The OG of IoT .... Network Printers
I saw the attached article and started to giggle and couldn't resist. Printers have always been a problem since we stopped connecting them with serial cables! First came leaving all your sensitive data in the copy machine itself, then there were the hard drives that amassed a treasure trove of data and what did we do when the copy machine needed to be replaced? We just threw it out, not even thinking about securely destroying the hard drive. As an asisde, since I am ranting about printers, don’t get me started about that little piece of paper stuck in one of the rollers that always caused a paper jam that no one knew how to clear! (Oh that still happens).
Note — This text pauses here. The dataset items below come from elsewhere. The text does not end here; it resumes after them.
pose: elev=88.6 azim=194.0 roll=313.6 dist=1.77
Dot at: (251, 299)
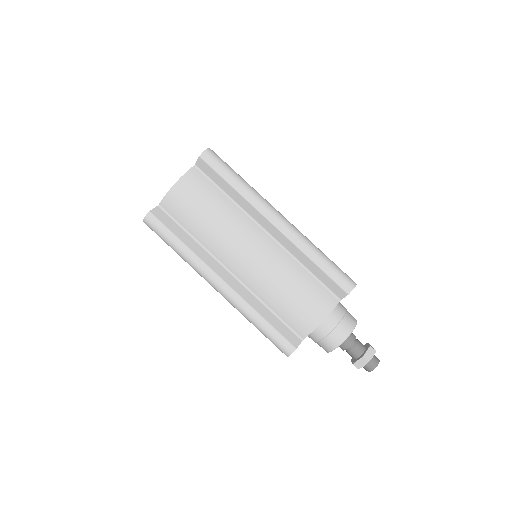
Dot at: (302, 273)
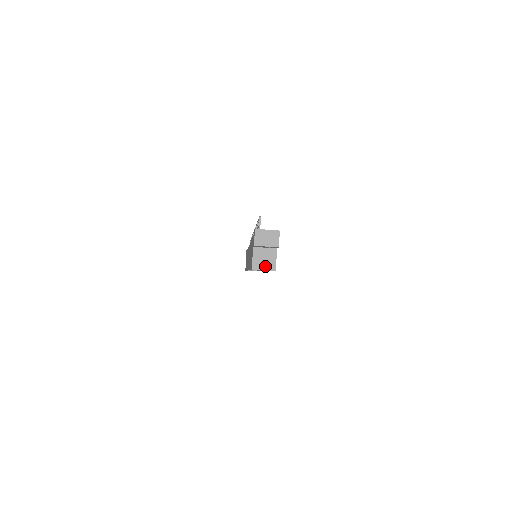
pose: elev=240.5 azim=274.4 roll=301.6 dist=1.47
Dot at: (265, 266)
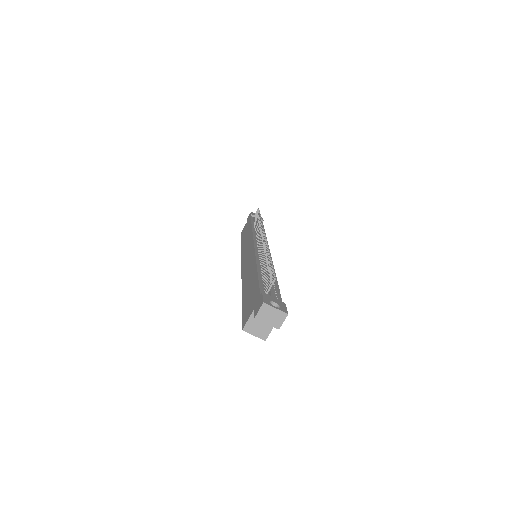
Dot at: (257, 332)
Then guess what we did, we gave them an IP address and put them on out network so people can now share printers. Just another endpoint that I am not sure who is ultimately responsible for updating or patching. In reflecting on my over 22 plus years in government, private industry and academia, I can’t name you one person that ever said to me that it was there job to make sure all printers were up to date, let alone see it actually done.
The article talks about how printers are neglicted and not seen as a part of “the network” in a traditional sense. But if it has an IP address it is an end point right? Despite the strain on network administrators you have to have a plan to service these devices right? Or guess what happens? A security alert will go off in the Security Operations Center, that there is a machine infected and spewing out malware and all heck will break loose. In my case, I recall sending members of my team to physical location of the IP address causing the issue, sure enough it was a multifunction printer/fax in the mail room. (Long Sigh)
If printers are an example of how we are going to update and patch IoT devices we are in BIG trouble.